Contexte épidémiologique du CLPU et importance pour la santé publique
Avec l’augmentation du nombre de porteurs de lentilles de contact, le nombre d’infiltrations cornéennes non infectieuses, y compris le CLPU, augmente également. Dans la cohorte australienne de Stapleton et al., l’incidence annuelle de la kératite infectieuse est de 2 à 4 cas pour 10 000 années-personnes chez les porteurs de lentilles 12), et les infiltrations non infectieuses sont encore plus fréquentes.
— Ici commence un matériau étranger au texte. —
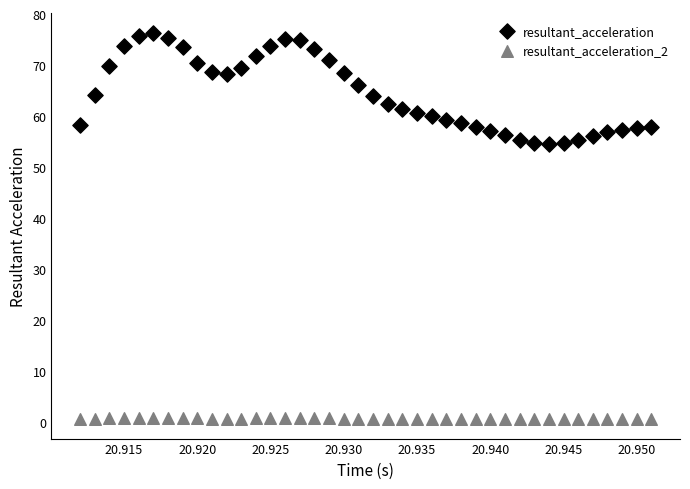

Which series contains the lowest Y value?

resultant_acceleration_2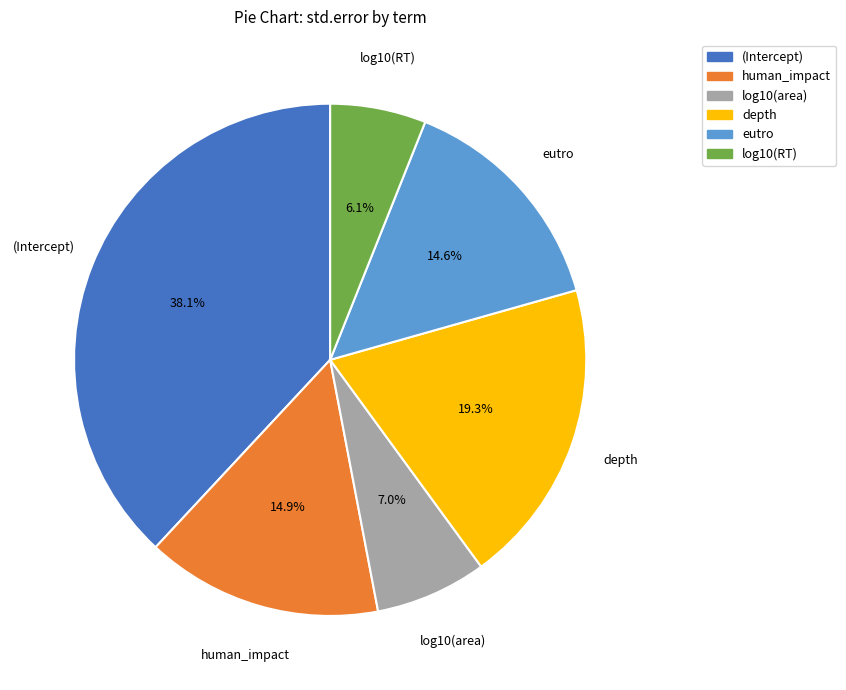

The log10(area) slice represents 1% of the pie. True or false?

False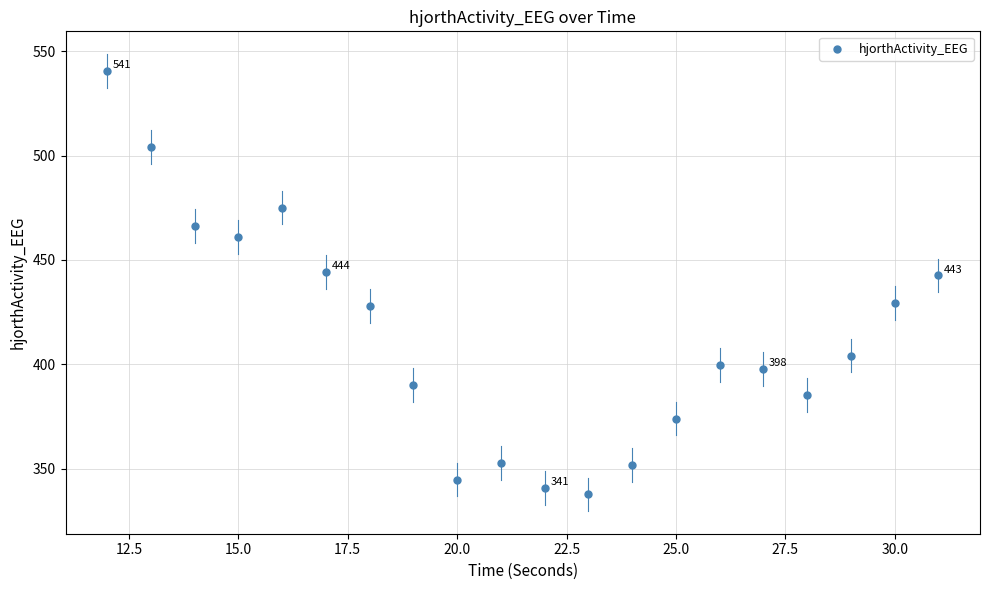

What is the range of X values (max minus min)?

19.0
Le nombre de porteurs de lentilles de contact dans le monde atteint environ 300 millions 13), et l’amélioration de la sécurité des lentilles de contact est un enjeu important de santé publique.
Le passage aux lentilles à port journalier (DD) réduit non seulement le risque de kératite à Acanthamoeba d’environ 3,84 fois 11), mais on pense qu’il réduit également le risque d’événements inflammatoires en général, y compris le CLPU. Le TFOS DEWS III indique clairement que le port de lentilles de contact est un facteur déclenchant de la sécheresse oculaire et des troubles de la surface oculaire 14), et la gestion active de la sécheresse oculaire est également importante dans la prévention du CLPU.
Le rapport TFOS Lifestyle analyse en détail la relation entre le mode de vie moderne et les complications liées aux lentilles de contact 15), et souligne que l’utilisation prolongée d’appareils numériques, le travail sur écran et les horaires de sommeil irréguliers réduisent considérablement la sécurité des lentilles de contact. Dans la prévention du CLPU, la révision des habitudes de vie peut également être une intervention efficace.